JA – É verdade que os
sul-africanos pediram a Mário Soares apoio à UNITA, em troca de lhe salvarem o
filho?
OC –
Desconheço. O Mário Soares não foi à África do Sul ver o filho ao hospital.
Maria Barroso esteve lá muitos dias. A esposa de João Soares também. É uma situação interessante.
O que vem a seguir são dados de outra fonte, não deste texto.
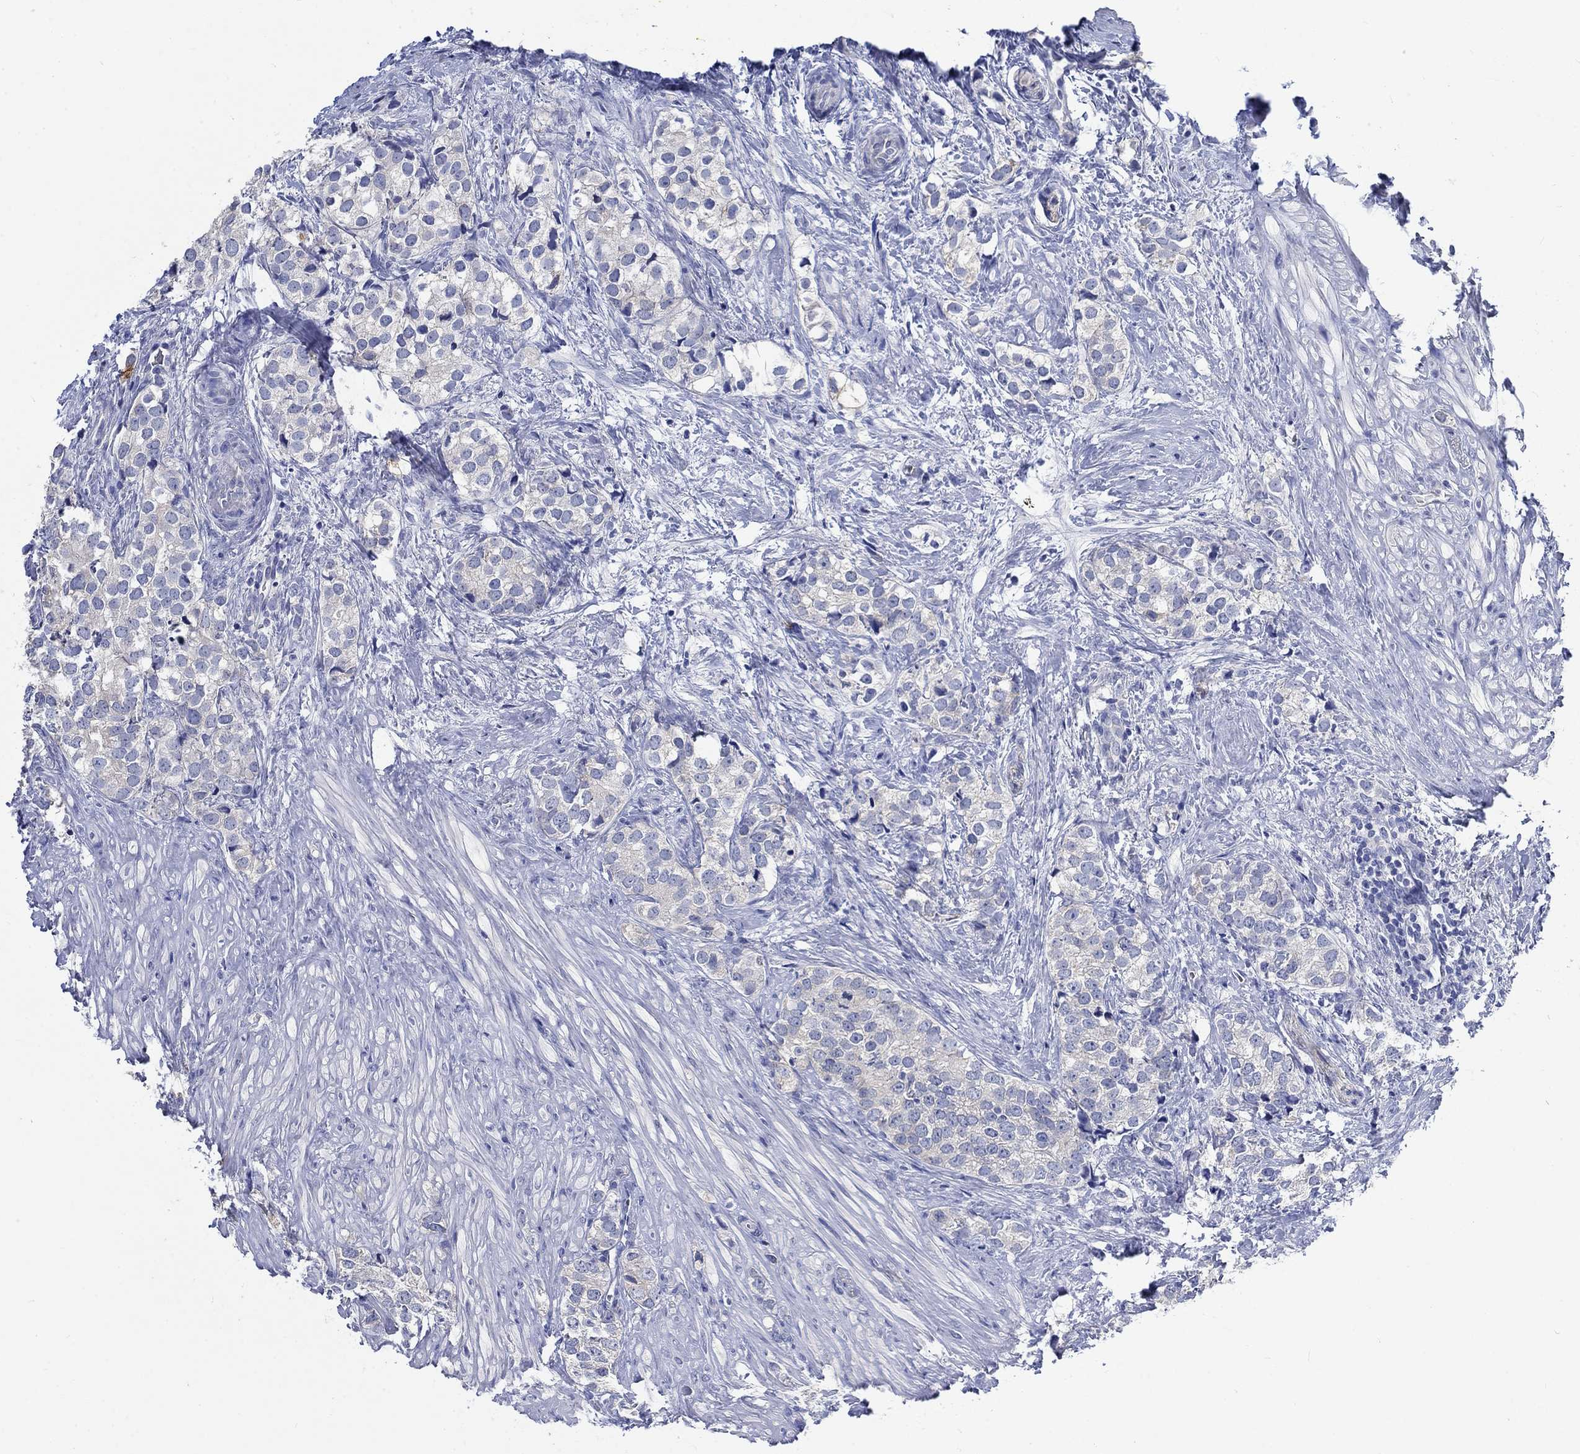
{"staining": {"intensity": "weak", "quantity": "<25%", "location": "cytoplasmic/membranous"}, "tissue": "prostate cancer", "cell_type": "Tumor cells", "image_type": "cancer", "snomed": [{"axis": "morphology", "description": "Adenocarcinoma, NOS"}, {"axis": "topography", "description": "Prostate and seminal vesicle, NOS"}], "caption": "A micrograph of prostate cancer stained for a protein demonstrates no brown staining in tumor cells.", "gene": "KCNA1", "patient": {"sex": "male", "age": 63}}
Eu trabalhava com os sul-africanos na ligação com a UNITA. E Mário Soares
apoiava a UNITA em Portugal. Estávamos unidos no mesmo objectivo. Mas para mim,
esse homem foi o que de pior aconteceu à minha querida pátria.
JA – Pertencia às Forças
Armadas Sul-Africanas?
OC –
Trabalhei sempre com a inteligência militar. E sou coronel na reforma da Força
Aérea da África do Sul. Fui condecorado. Quando chegou a altura de ir para casa perguntaram-me se queria uma pensão mensal
ou se queria receber tudo de uma vez. Preferi o dinheiro todo. Deram-me 100.000
euros. Fui muito bem tratado na África do Sul. Participei nas negociações que
conduziram à retirada das nossas tropas de Angola.
JA – Como oficial das forças
sul-africanas?
OC –
Sim, nessa condição. Era perito em inteligência militar. Reuní-me com os
oficiais angolanos e tratámo-nos todos com respeito. Do lado angolano estava gente com muito valor.
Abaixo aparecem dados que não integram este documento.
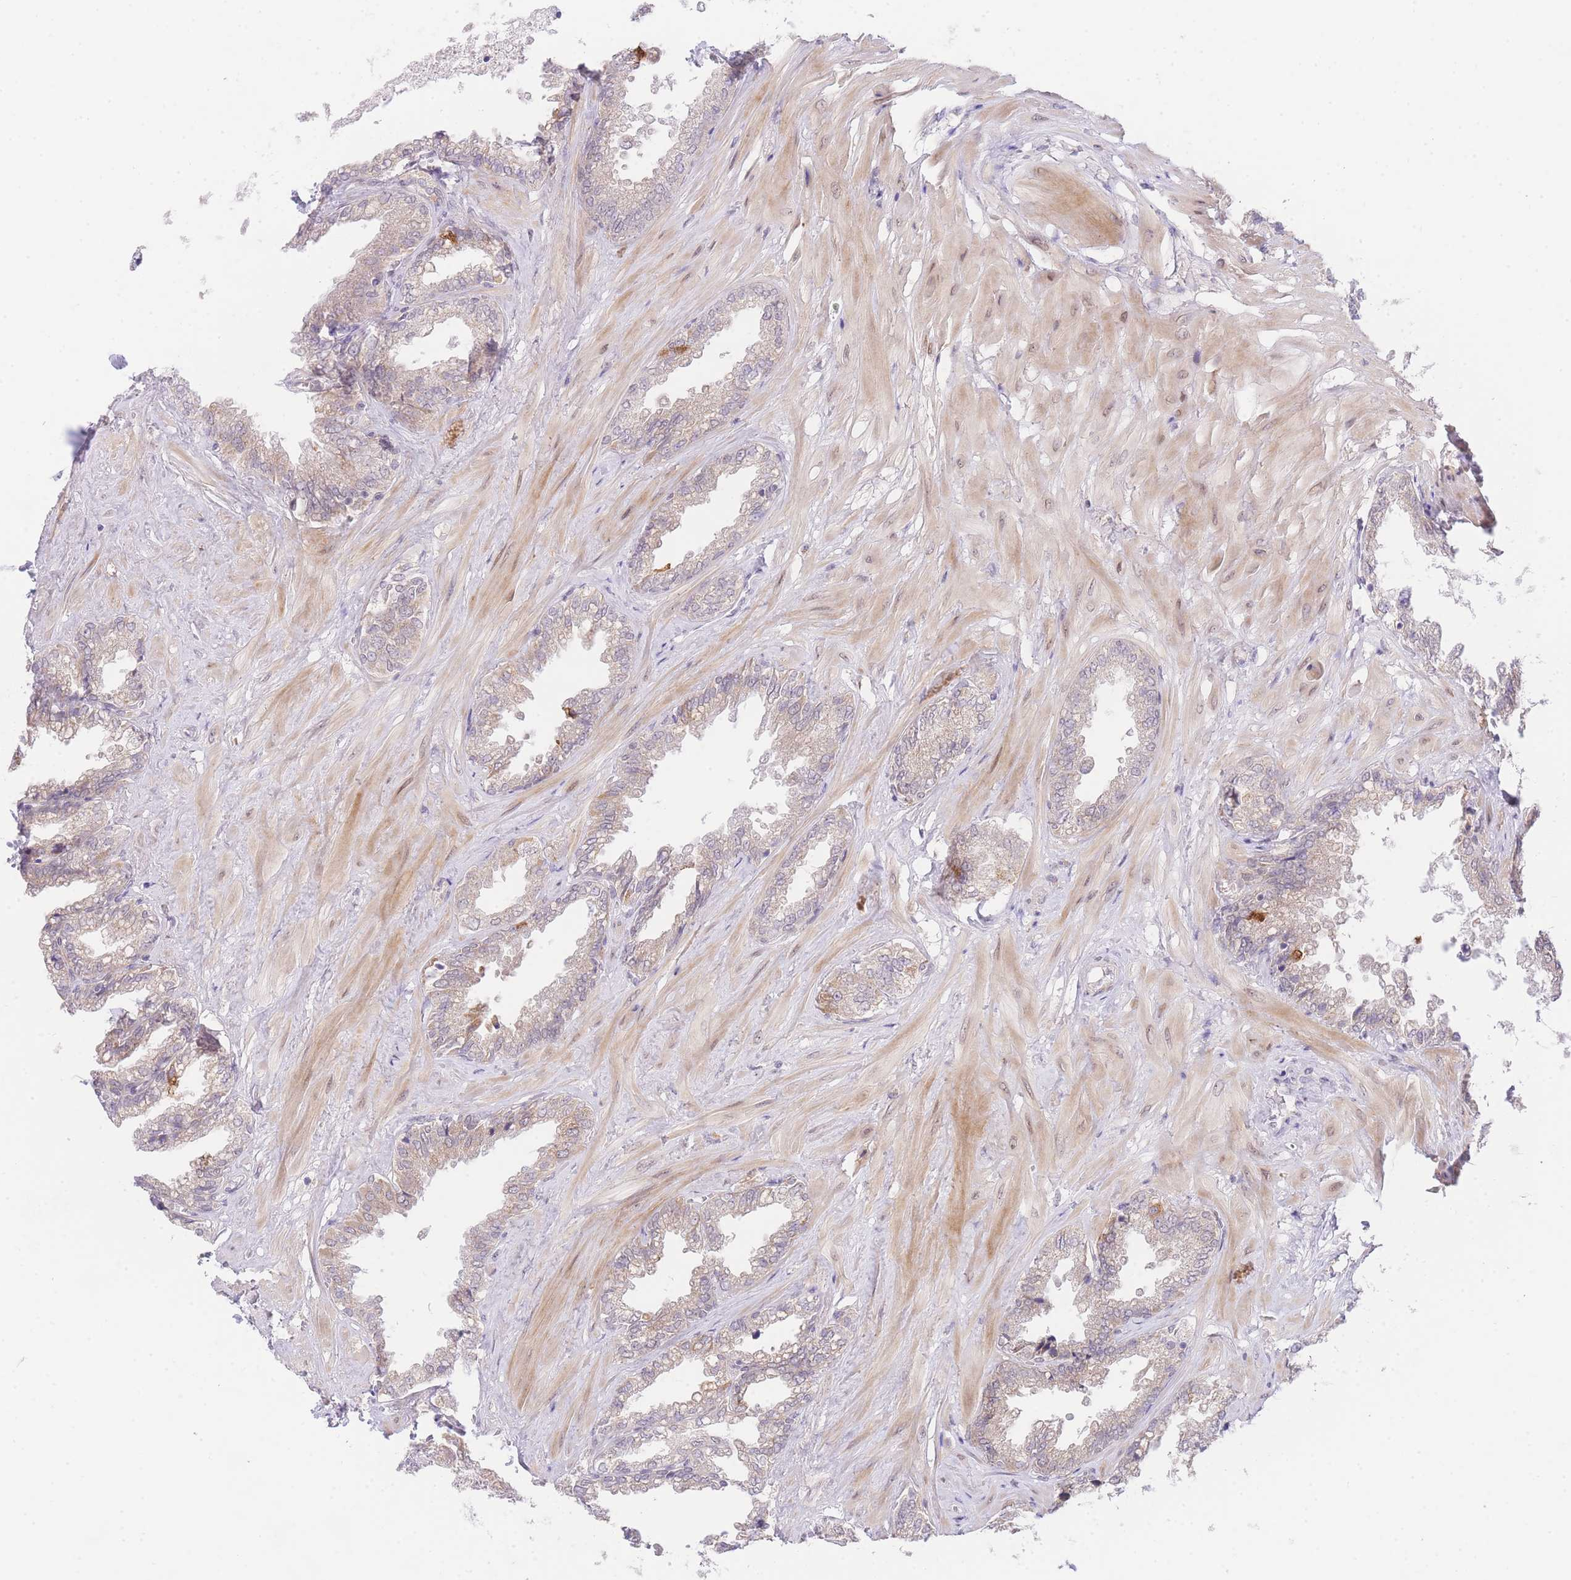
{"staining": {"intensity": "weak", "quantity": "25%-75%", "location": "cytoplasmic/membranous"}, "tissue": "seminal vesicle", "cell_type": "Glandular cells", "image_type": "normal", "snomed": [{"axis": "morphology", "description": "Normal tissue, NOS"}, {"axis": "topography", "description": "Seminal veicle"}], "caption": "DAB (3,3'-diaminobenzidine) immunohistochemical staining of unremarkable seminal vesicle shows weak cytoplasmic/membranous protein positivity in about 25%-75% of glandular cells.", "gene": "SLC25A33", "patient": {"sex": "male", "age": 46}}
Retirámos as nossas forças para além do paralelo determinado. Mas a guerra
através da UNITA continuou até à Batalha do Cuito Cuanavale. Foi a batalha
final. Os angolanos saíram vitoriosos. Tenho de reconhecer que foram heróicos,
bateram-se pela pátria deles, como ninguém. São os vencedores.
JA – Tem alguma pensão do
Estado Português?
OC –
Tenho uma pensão, porque servi Portugal no Exército, na GNR e na PIDE/DGS. Fui
condecorado e louvado. Mas agora andam a cortar-me a pensão. Estou muito triste com o presente de Portugal e
apreensivo quanto ao futuro. Há demasiada corrupção. Deve ser o país mais
corrupto do mundo. Depois as manobras do super capitalismo estão a lançar as
pessoas na pobreza.
JA – Como vê as relações com
Angola?
OC – Também estou apreensivo. A
maneira como tratam Angola é revoltante. Há situações de autêntica
irresponsabilidade. Mas Angola e Portugal
estão condenados a ter boas relações. Espero que todos os problemas sejam
ultrapassados. A presença da China em Angola também me preocupa. Se eles não
tivessem ambições expansionistas, não tinham um exército tão grande. Aqueles
milhões de homens em armas não são apenas para as paradas.